SR-Wetenschapper: Wetenschappelijke Vergelijkingsontdekking met Agent-gebaseerde AI
SR-Scientist: Scientific Equation Discovery With Agentic AI
October 13, 2025
Auteurs: Shijie Xia, Yuhan Sun, Pengfei Liu
cs.AI
Samenvatting
Onlangs zijn Large Language Models (LLMs) toegepast op het ontdekken van wetenschappelijke vergelijkingen, waarbij gebruik wordt gemaakt van hun ingebedde wetenschappelijke kennis voor hypothesegeneratie. Huidige methoden beperken LLMs echter meestal tot de rol van een vergelijkingsvoorsteller binnen zoekalgoritmen zoals genetisch programmeren. In dit artikel presenteren we SR-Scientist, een framework dat de LLM verheft van een eenvoudige vergelijkingsvoorsteller naar een autonome AI-wetenschapper die code schrijft om data te analyseren, de vergelijking als code implementeert, deze indient voor evaluatie en de vergelijking optimaliseert op basis van experimentele feedback. Specifiek integreren we de code-interpreter in een set tools voor data-analyse en vergelijkings evaluatie. De agent wordt geïnstrueerd om de vergelijking te optimaliseren door deze tools over een lange horizon te gebruiken met minimale door mensen gedefinieerde pipelines. Empirische resultaten laten zien dat SR-Scientist baseline-methoden overtreft met een absoluut verschil van 6% tot 35% op datasets die vier wetenschappelijke disciplines beslaan. Daarnaast tonen we de robuustheid van onze methode tegen ruis, de generalisatie van de ontdekte vergelijkingen naar out-of-domain data, en hun symbolische nauwkeurigheid aan. Verder ontwikkelen we een end-to-end reinforcement learning framework om de capaciteiten van de agent te verbeteren.
English
Recently, Large Language Models (LLMs) have been applied to scientific
equation discovery, leveraging their embedded scientific knowledge for
hypothesis generation. However, current methods typically confine LLMs to the
role of an equation proposer within search algorithms like genetic programming.

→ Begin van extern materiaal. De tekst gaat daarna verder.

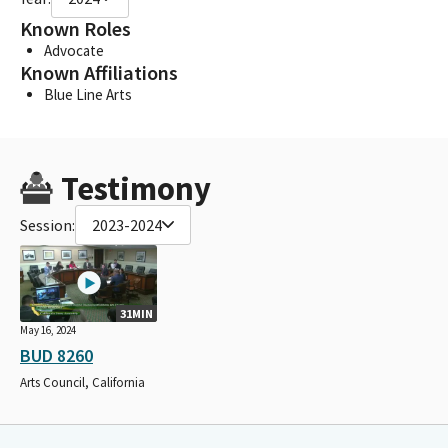
Known Roles
Advocate
Known Affiliations
Blue Line Arts
Testimony
Session:
2023-2024
31MIN
May 16, 2024
BUD 8260
Arts Council, California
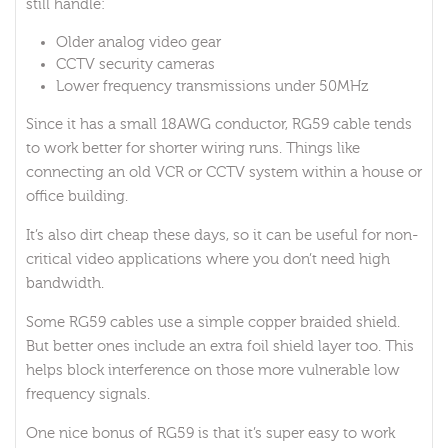
still handle:
Older analog video gear
CCTV security cameras
Lower frequency transmissions under 50MHz
Since it has a small 18AWG conductor, RG59 cable tends
to work better for shorter wiring runs. Things like
connecting an old VCR or CCTV system within a house or
office building.
It’s also dirt cheap these days, so it can be useful for non-
critical video applications where you don’t need high
bandwidth.
Some RG59 cables use a simple copper braided shield.
But better ones include an extra foil shield layer too. This
helps block interference on those more vulnerable low
frequency signals.
One nice bonus of RG59 is that it’s super easy to work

In this paper, we present SR-Scientist, a framework that elevates the LLM from
a simple equation proposer to an autonomous AI scientist that writes code to
analyze data, implements the equation as code, submits it for evaluation, and
optimizes the equation based on experimental feedback. Specifically, we wrap
the code interpreter into a set of tools for data analysis and equation
evaluation. The agent is instructed to optimize the equation by utilizing these
tools over a long horizon with minimal human-defined pipelines. Empirical
results show that SR-Scientist outperforms baseline methods by an absolute
margin of 6% to 35% on datasets covering four science disciplines.
Additionally, we demonstrate our method's robustness to noise, the
generalization of the discovered equations to out-of-domain data, and their
symbolic accuracy. Furthermore, we develop an end-to-end reinforcement learning
framework to enhance the agent's capabilities.